Finalement, à Santo Domingo, Van Hoorn va s'en tirer à très bon compte, étant obligé de laisser 48 esclaves comme caution et de restituer quatre pierriers marqués aux armes du roi d'Espagne qu'il aurait volés à Cadix. Les juristes auprès desquels le président Segura prit conseil avaient, en effet, émis de sérieux doute quant à la justesse de condamner le Zélandais pour piraterie pour des choses aussi triviales que ce qu'il avait fait à Cadix. Quant aux actions menées contre la GWC, ces mêmes juristes soutenaient que ces petites pirateries entre étrangers ne concernaient pas la justice espagnole. À dire vrai, même si Van Hoorn avait obtenu l'appui de Rodrigo Pimentel, homme puissant à Santo Domingo, bien connu pour l'aide qu'il fournissait aux contrebandiers, le président Segura — comme plusieurs — n'appréciait nullement la personnalité de « cet homme mauvais », et il l'aurait condamné s'il n'avait pas eu certains scrupules, qui lui vaudront à lui-même un long procès dont il ne verra pas l'issue de son vivant.

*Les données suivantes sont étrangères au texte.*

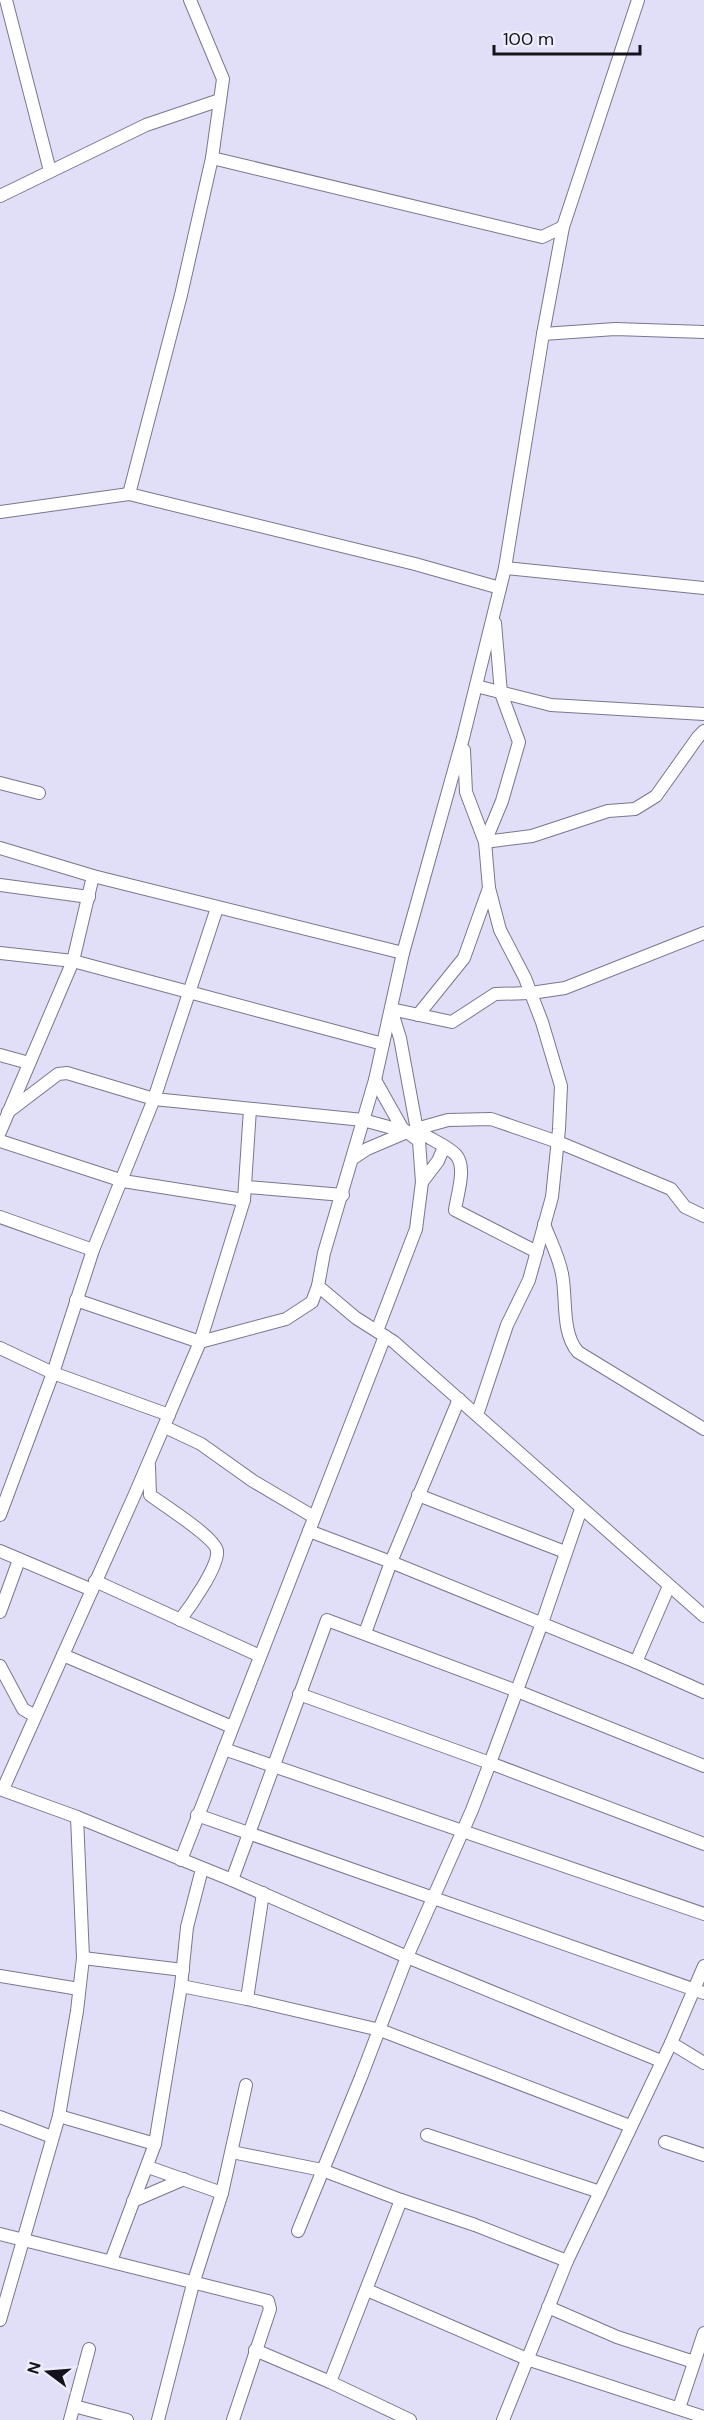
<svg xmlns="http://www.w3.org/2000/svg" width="704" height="2420" font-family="'DM Sans',sans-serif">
  <rect width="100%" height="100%" fill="#e1dff8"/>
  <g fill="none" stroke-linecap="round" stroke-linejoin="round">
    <!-- minor casing -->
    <g stroke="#79778d" stroke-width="14">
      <g id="minor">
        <path d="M6,0L50,171"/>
        <path d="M212,158L542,237L563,227"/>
        <path d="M0,196L146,125L220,100"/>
        <path d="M543,334L615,329L704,332"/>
        <path d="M129,494L181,295L212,158L223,79L190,0"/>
        <path d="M0,512L129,494L415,564L500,588"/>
        <path d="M505,568L704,588"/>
        <path d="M476,686L551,705L704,714"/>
        <path d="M464,750L466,792L485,842L489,888L500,930L525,978L542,1022L561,1086L559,1129L552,1197L529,1280L507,1325L477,1415"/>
        <path d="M0,783L39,793"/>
        <path d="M485,842L532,836L608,811L635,809L656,796L698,737L704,731"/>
        <path d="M485,842L502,801L519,742L501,693L495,623"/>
        <path d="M0,848L93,876L403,953"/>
        <path d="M0,885L89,897"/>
        <path d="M0,953L73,961L383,1044"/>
        <path d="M418,1015L464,958L489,888"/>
        <path d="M0,1055L29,1063"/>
        <path d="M375,1080L402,1128L419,1141L422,1182L416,1229L377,1331"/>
        <path d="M8,1112L58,1074L67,1073L154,1099L363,1120L407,1132"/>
        <path d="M416,1129L448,1120L491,1119L558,1142L671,1189L685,1207L704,1216"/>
        <path d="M416,1129C428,1139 447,1145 456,1155C467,1167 457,1195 455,1210L537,1252"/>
        <path d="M0,1132L73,961L93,876"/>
        <path d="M0,1141L123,1181L244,1200"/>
        <path d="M419,1141L400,1038L391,1009L452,1022L495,994L531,993L565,988L704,933"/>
        <path d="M352,1159L367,1149L407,1132"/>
        <path d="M422,1182L438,1161L444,1147"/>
        <path d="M247,1187L343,1195"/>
        <path d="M0,1217L93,1250"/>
        <path d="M544,1224C550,1240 559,1257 562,1274C567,1298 561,1333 578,1352L704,1429"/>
        <path d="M318,1286L356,1318L394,1342L704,1616"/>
        <path d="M76,1300L200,1342L286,1319L312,1302L318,1286L324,1253L375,1080L403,953L463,738L505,568L543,334L563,227L638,0"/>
        <path d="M0,1348L53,1373L169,1415"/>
        <path d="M165,1427L201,1444L253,1481L314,1517"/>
        <path d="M149,1466L150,1495C162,1504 216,1538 217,1551C219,1566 190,1607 180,1620"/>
        <path d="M418,1495L565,1552"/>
        <path d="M581,1509L542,1623L490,1763L704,1844"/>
        <path d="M0,1515L53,1373L93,1250L154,1099L217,908"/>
        <path d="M309,1531L391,1562L459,1399"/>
        <path d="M0,1551L92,1590"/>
        <path d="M95,1581L260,1656"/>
        <path d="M0,1612L19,1560"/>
        <path d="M365,1633L391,1562L636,1662L704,1692"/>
        <path d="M63,1655L232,1727"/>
        <path d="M636,1662L669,1586"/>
        <path d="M0,1666L23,1709L35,1716"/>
        <path d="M224,1749L704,1914"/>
        <path d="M0,1789L77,1817L232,1880L407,1957L661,2061"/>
        <path d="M3,1789L135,1494L200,1342L244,1200L250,1109"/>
        <path d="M197,1815L704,1993"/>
        <path d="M181,1860L385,1336"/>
        <path d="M232,1880L327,1620L517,1691L704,1766"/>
        <path d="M83,1958L183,1970"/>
        <path d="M0,1976L79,1989"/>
        <path d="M181,1986L247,1999L380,2030L630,2126"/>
        <path d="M247,1999L263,1893"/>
        <path d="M671,2043L704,2063"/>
        <path d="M59,2116L155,2144"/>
        <path d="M0,2117L52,2137"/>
        <path d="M427,2135L600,2192"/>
        <path d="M665,2142L704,2155"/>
        <path d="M232,2152L322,2170L401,2200L475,2225L567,2261"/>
        <path d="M148,2167L222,2193"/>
        <path d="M401,2200L330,2382L410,2420"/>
        <path d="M133,2201L184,2179"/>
        <path d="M298,2231L361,2077L407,1957L472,1810L490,1763L299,1694"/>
        <path d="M0,2234L268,2301L270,2309L233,2420"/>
        <path d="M111,2261L155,2144L181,1986L187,1927L202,1869"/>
        <path d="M367,2290L527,2359L704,2417"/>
        <path d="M548,2307L617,2337L694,2362"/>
        <path d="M0,2320L59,2116L77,2011L83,1958L77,1817"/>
        <path d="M255,2350L330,2382"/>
        <path d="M74,2406L127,2420"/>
        <path d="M679,2408L704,2333"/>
        <path d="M70,2420L89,2349"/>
        <path d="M158,2420L193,2284L222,2193L246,2085"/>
        <path d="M503,2420L567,2261L671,2043L704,1966"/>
      </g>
    </g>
    <!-- minor -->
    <use href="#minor" stroke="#fff" stroke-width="12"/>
  </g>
  <!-- north arrow -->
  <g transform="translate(48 2372) rotate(286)" stroke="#eeedfc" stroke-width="4.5" paint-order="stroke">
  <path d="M0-4.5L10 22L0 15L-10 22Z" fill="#14131c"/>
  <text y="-9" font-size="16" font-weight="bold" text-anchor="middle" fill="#14131c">N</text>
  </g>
  <!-- scale -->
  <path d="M494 45v9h146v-9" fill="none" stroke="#14131c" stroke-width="3"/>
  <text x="503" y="45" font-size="18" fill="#14131c" stroke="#eeedfc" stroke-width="4.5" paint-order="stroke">100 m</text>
</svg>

Peu importe toutefois les résultat, pour lors, le vindicatif capitaine zélandais considère son procès à Santo Domingo comme un affront personnel, et il est bien résolu à se venger des Espagnols. C'est ainsi qu'aussitôt sorti de Santo Domingo, il se rend au Petit-Goâve, dans la partie de l'île de Saint-Domingue occupée par les Français, où il prendra une commission du gouverneur Jacques Nepveu de Pouancey, ce qui donnera lieu à la prise de Veracruz, le plus retentissant exploit des flibustiers depuis l'expédition de Panama.R. Laprise.